MADRE DEL MILLONARIO grita “¡No me pegues más!” — El HIJO entra y su furia hiela a su PROMETIDA…

Se quedaría, soportaría y se convertiría en la mejor actriz que el mundo hubiera conocido. Más tarde, unos suaves golpes en la puerta la sacaron de su letargo. Era Lucia con una pequeña bandeja en las manos. Señora, le traje un té de manzanilla y unas galletas de las que le gustan. Las compré esta mañana en la tiendita de la esquina. Isabel la miró con los ojos hinchados por el llanto. Sobre la bandeja, junto al té, había un paquetito de galletas de animalitos.

Lucró y dejó la bandeja en la mesita. Su voz era un susurro cómplice. A veces en esta casa las paredes oyen y ven muchas cosas, señora, pero también hay corazones leales.
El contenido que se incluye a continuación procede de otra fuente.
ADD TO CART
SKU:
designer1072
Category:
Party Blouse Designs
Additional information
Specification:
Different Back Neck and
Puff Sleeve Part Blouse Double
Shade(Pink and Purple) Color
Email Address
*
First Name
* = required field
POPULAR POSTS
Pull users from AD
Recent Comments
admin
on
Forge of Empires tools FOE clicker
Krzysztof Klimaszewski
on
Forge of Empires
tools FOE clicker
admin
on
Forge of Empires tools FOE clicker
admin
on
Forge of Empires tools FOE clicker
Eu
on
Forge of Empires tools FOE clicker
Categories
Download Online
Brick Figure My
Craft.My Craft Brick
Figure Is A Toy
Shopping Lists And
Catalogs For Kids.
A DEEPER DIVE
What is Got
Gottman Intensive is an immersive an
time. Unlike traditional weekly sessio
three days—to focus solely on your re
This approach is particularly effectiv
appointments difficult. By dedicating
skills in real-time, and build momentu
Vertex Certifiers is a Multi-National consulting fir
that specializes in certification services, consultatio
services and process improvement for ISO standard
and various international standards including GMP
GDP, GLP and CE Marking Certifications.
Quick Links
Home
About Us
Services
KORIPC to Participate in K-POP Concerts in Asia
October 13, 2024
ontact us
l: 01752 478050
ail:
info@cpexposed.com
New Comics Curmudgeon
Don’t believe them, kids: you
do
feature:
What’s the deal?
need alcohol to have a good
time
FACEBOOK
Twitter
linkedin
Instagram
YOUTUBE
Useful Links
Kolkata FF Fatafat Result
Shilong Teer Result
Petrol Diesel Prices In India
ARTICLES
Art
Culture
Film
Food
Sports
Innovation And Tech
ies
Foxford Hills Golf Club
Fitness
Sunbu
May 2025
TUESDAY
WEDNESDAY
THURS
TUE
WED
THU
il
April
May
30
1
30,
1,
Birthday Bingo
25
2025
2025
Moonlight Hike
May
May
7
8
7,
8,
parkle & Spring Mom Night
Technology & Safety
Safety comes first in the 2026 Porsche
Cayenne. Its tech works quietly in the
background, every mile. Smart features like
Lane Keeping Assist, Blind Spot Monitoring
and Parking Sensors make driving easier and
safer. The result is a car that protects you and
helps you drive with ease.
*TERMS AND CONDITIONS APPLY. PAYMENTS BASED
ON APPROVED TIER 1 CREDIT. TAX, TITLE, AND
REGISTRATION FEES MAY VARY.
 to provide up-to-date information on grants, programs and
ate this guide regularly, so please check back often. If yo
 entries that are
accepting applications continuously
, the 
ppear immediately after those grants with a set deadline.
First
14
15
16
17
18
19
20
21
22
Si necesita algo, lo que sea, desahogarse, un vaso de agua que alguien le crea, no dude en buscarme. No está tan sola como la quieren hacer sentir. Lucia le dio una pequeña y respetuosa reverencia y se fue cerrando la puerta con cuidado. Isabel miró las galletas, un pequeño faro de bondad en medio de una oscuridad abrumadora y por primera vez en muchas horas sintió que quizás, solo quizás habría una manera de sobrevivir.

La tarde se convirtió en un campo de batalla silencioso. Isabel, siguiendo el consejo no verbal de Lucia, decidió bajar a la sala. No iba a dejarse intimidar ni a permanecer encerrada como una prisionera. se sentó en uno de los sillones individuales, un poco alejada del sofá principal con un libro en el regazo que no podía leer. Su mera presencia era un acto de desafío. Valeria, que estaba planeando su tarde de compras por teléfono, la notó y su tono de voz se volvió más cortante.

Colgó la llamada y se dirigió a Isabel. Vaya, vaya, veo que por fin salió de su cueva”, dijo examinándola de arriba a abajo. “¿Ya se le pasó el berrinche de la mañana o necesita que le tiremos otro de sus tesoros a la basura para que entienda las reglas?” Isabel levantó la vista del libro, su mirada firme. “Esta también es la casa de mi hijo, Valeria. Tengo derecho a estar aquí.” La calma de Isabel enfureció a Valeria más que cualquier grito.